Dynamic flat panel detectors (FPD) permit acquisition of distortion-free radiographs with a large field of view and high image quality. The present study was performed to evaluate pulmonary function using breathing chest radiography with a dynamic FPD. We report primary results of a clinical study and computer algorithm for quantifying and visualizing relative local pulmonary airflow.

MATERIALS AND METHODS:

Dynamic chest radiographs of 18 subjects (1 emphysema, 2 asthma, 4 interstitial pneumonia, 1 pulmonary nodule, and 10 normal controls) were obtained during respiration using an FPD system. We measured respiratory changes in distance from the lung apex to the diaphragm (DLD) and pixel values in each lung area.
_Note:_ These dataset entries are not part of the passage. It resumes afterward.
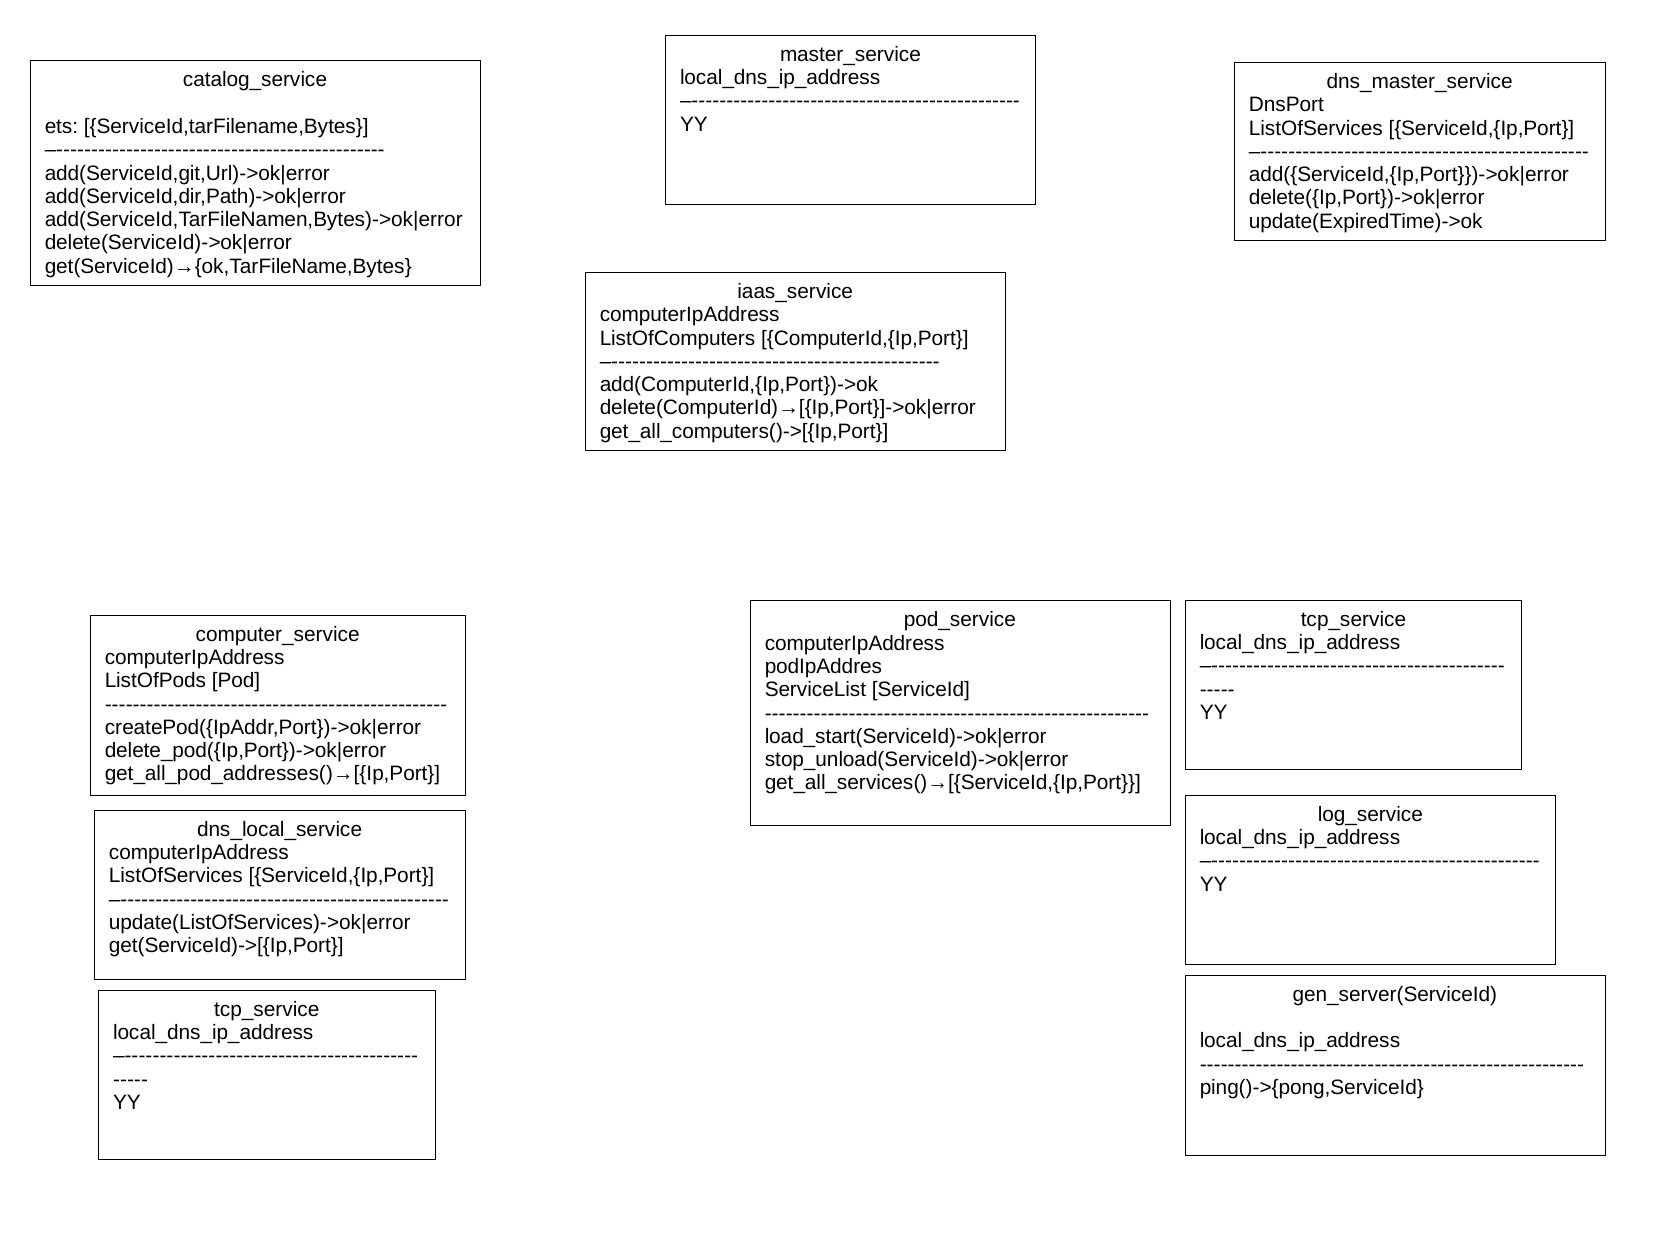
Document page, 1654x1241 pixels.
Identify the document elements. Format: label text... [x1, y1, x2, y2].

text_box tcp_service local_dns_ip_address –----------------------------------------------- YY [98, 990, 436, 1160]
text_box tcp_service local_dns_ip_address –----------------------------------------------- YY [1185, 600, 1522, 770]
text_box dns_master_service DnsPort ListOfServices [{ServiceId,{Ip,Port}] –----------------------------------------------- add({ServiceId,{Ip,Port}})->ok|error delete({Ip,Port})->ok|error update(ExpiredTime)->ok [1234, 62, 1606, 241]
text_box iaas_service computerIpAddress ListOfComputers [{ComputerId,{Ip,Port}] –----------------------------------------------- add(ComputerId,{Ip,Port})->ok delete(ComputerId)→[{Ip,Port}]->ok|error get_all_computers()->[{Ip,Port}] [585, 272, 1006, 451]
text_box log_service local_dns_ip_address –----------------------------------------------- YY [1185, 795, 1556, 965]
text_box pod_service computerIpAddress podIpAddres ServiceList [ServiceId] ------------------------------------------------------- load_start(ServiceId)->ok|error stop_unload(ServiceId)->ok|error get_all_services()→[{ServiceId,{Ip,Port}}] [750, 600, 1171, 826]
text_box gen_server(ServiceId) local_dns_ip_address ------------------------------------------------------- ping()->{pong,ServiceId} [1185, 975, 1606, 1156]
text_box catalog_service ets: [{ServiceId,tarFilename,Bytes}] –----------------------------------------------- add(ServiceId,git,Url)->ok|error add(ServiceId,dir,Path)->ok|error add(ServiceId,TarFileNamen,Bytes)->ok|error delete(ServiceId)->ok|error get(ServiceId)→{ok,TarFileName,Bytes} [30, 60, 481, 286]
text_box master_service local_dns_ip_address –----------------------------------------------- YY [665, 35, 1036, 205]
text_box dns_local_service computerIpAddress ListOfServices [{ServiceId,{Ip,Port}] –----------------------------------------------- update(ListOfServices)->ok|error get(ServiceId)->[{Ip,Port}] [94, 810, 466, 980]
text_box computer_service computerIpAddress ListOfPods [Pod] ------------------------------------------------- createPod({IpAddr,Port})->ok|error delete_pod({Ip,Port})->ok|error get_all_pod_addresses()→[{Ip,Port}] [90, 615, 466, 796]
Subsequently, the interframe differences (D-frame) and difference values between maximum inspiratory and expiratory phases (D-max) were calculated. D-max in each lung represents relative vital capacity (VC) and regional D-frames represent pulmonary airflow in each local area. D-frames were superimposed on dynamic chest radiographs in the form of color display (fusion images). The results obtained using our methods were compared with findings on computed tomography (CT) images and pulmonary functional test (PFT), which were examined before inclusion in the study.

RESULTS:

In normal subjects, the D-frames were distributed symmetrically in both lungs throughout all respiratory phases. However, subjects with pulmonary diseases showed D-frame distribution patterns that differed from the normal pattern. In subjects with air trapping, there were some areas with D-frames near zero indicated as colorless areas on fusion images. These areas also corresponded to the areas showing air trapping on computed tomography images. In asthma, obstructive abnormality was indicated by areas continuously showing D-frame near zero in the upper lung. Patients with interstitial pneumonia commonly showed fusion images with an uneven color distribution accompanied by increased D-frames in the area identified as normal on computed tomography images. Furthermore, measurement of DLD was very effective for evaluating diaphragmatic kinetics.

CONCLUSIONS:

This is a rapid and simple method for evaluation of respiratory kinetics for pulmonary diseases, which can reveal abnormalities in diaphragmatic kinetics and regional lung ventilation. Furthermore, quantification and visualization of respiratory kinetics is useful as an aid in interpreting dynamic chest radiographs.